→ **DIRECTIVE**
Reproduce precisely the lines of the listing below, starting with the line that contains "Soit R le domaine" and stopping after the line that contains "(a $\neq$ 0) V"; include nothing else.

→ **INPUT RECORDS**
++++++++
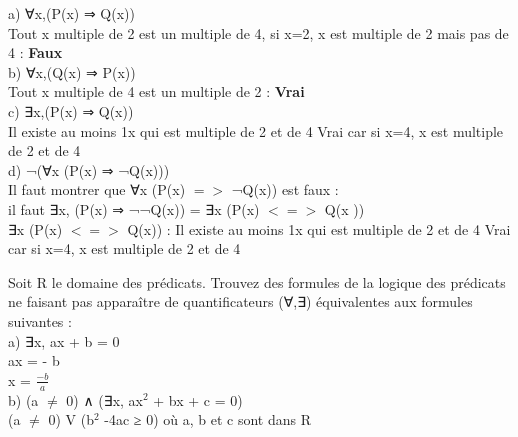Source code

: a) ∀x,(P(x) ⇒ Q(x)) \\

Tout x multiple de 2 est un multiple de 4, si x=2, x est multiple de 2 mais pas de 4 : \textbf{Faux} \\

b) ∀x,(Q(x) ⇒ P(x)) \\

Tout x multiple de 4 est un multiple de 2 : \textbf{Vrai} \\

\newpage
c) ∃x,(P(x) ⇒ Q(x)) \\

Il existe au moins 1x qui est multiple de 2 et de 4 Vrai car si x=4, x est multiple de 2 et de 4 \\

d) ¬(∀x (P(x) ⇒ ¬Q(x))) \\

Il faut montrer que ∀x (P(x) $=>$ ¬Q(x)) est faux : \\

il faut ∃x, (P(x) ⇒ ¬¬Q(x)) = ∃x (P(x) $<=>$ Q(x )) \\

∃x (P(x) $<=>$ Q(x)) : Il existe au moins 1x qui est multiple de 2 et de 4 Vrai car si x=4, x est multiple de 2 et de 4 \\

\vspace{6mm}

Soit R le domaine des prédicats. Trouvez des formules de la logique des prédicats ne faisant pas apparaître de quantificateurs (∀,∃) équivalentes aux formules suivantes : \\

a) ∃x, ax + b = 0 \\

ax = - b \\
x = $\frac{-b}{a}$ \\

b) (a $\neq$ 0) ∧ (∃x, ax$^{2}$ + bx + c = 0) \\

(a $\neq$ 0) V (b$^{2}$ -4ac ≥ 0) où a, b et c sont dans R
++++++++
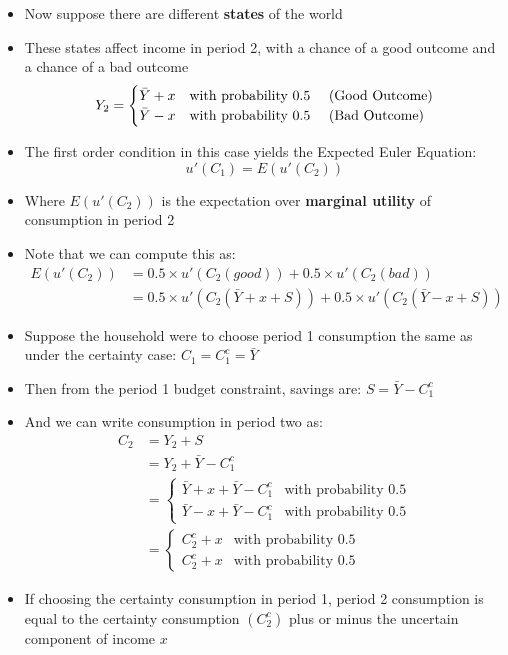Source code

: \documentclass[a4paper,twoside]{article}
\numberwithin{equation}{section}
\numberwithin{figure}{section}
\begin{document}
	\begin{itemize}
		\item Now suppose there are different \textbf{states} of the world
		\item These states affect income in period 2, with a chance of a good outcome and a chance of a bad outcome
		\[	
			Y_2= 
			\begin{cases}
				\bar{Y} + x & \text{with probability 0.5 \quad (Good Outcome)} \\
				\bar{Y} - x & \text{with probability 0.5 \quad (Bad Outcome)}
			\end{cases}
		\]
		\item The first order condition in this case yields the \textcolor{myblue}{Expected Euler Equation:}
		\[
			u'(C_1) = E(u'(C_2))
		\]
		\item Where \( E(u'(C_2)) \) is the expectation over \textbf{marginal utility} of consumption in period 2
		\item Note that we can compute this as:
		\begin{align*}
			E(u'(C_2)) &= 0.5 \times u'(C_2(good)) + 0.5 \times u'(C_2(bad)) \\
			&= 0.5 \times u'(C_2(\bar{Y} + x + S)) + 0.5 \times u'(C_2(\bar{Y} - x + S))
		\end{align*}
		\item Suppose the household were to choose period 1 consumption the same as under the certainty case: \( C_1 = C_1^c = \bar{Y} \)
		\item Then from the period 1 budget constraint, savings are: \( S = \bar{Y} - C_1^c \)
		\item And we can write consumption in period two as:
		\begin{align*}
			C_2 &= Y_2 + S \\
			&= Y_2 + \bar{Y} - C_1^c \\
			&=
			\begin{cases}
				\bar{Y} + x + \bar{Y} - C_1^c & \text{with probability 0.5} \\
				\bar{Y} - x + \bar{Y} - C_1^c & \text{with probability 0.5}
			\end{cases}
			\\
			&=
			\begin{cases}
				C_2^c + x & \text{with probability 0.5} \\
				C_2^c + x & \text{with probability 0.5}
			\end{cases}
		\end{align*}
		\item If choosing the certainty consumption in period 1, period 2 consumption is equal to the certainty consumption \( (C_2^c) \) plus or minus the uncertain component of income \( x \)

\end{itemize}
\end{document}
++++++++
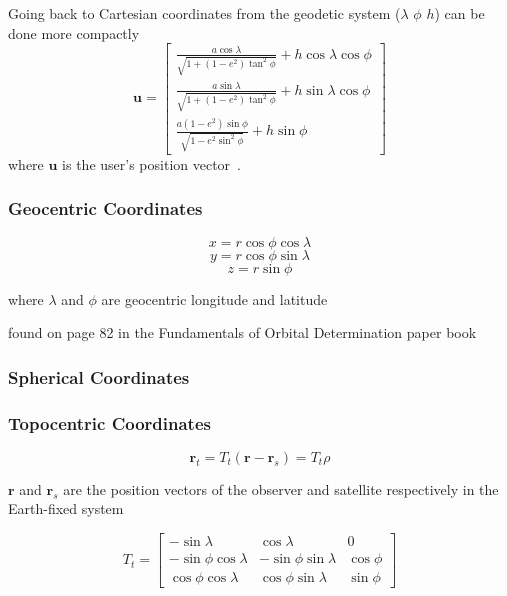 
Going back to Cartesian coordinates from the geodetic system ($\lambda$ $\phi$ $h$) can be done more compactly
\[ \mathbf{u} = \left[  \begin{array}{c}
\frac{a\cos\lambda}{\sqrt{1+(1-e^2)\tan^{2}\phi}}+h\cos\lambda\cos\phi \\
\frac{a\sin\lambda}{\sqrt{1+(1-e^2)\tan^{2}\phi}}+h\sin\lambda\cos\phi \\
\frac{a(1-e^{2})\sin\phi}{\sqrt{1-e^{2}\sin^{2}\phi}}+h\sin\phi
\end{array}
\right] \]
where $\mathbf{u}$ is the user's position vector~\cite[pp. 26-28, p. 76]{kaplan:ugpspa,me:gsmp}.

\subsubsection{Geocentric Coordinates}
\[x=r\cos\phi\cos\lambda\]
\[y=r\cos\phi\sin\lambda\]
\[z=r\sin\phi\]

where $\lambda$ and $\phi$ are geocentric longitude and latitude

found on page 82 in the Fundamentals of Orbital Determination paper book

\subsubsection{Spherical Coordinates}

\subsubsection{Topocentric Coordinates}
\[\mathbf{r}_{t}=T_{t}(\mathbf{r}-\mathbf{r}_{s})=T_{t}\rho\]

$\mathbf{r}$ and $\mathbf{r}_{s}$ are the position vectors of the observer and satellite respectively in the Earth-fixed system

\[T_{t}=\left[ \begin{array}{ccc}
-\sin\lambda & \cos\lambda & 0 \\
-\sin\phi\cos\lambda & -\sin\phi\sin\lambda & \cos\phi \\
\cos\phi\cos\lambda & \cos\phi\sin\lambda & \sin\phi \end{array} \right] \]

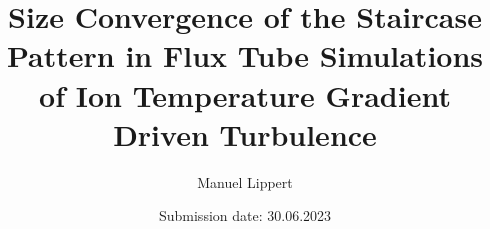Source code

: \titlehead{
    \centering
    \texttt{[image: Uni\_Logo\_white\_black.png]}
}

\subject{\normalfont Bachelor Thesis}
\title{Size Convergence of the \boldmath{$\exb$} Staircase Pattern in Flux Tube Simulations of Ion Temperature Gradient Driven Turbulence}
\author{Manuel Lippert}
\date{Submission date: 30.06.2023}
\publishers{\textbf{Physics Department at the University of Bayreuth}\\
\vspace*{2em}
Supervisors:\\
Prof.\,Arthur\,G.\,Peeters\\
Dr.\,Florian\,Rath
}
++++++++
→ **RESULT OF THE EXERCISE**
Soit R le domaine des prédicats. Trouvez des formules de la logique des prédicats ne faisant pas apparaître de quantificateurs (∀,∃) équivalentes aux formules suivantes : \\

a) ∃x, ax + b = 0 \\

ax = - b \\
x = $\frac{-b}{a}$ \\

b) (a $\neq$ 0) ∧ (∃x, ax$^{2}$ + bx + c = 0) \\

(a $\neq$ 0) V (b$^{2}$ -4ac ≥ 0) où a, b et c sont dans R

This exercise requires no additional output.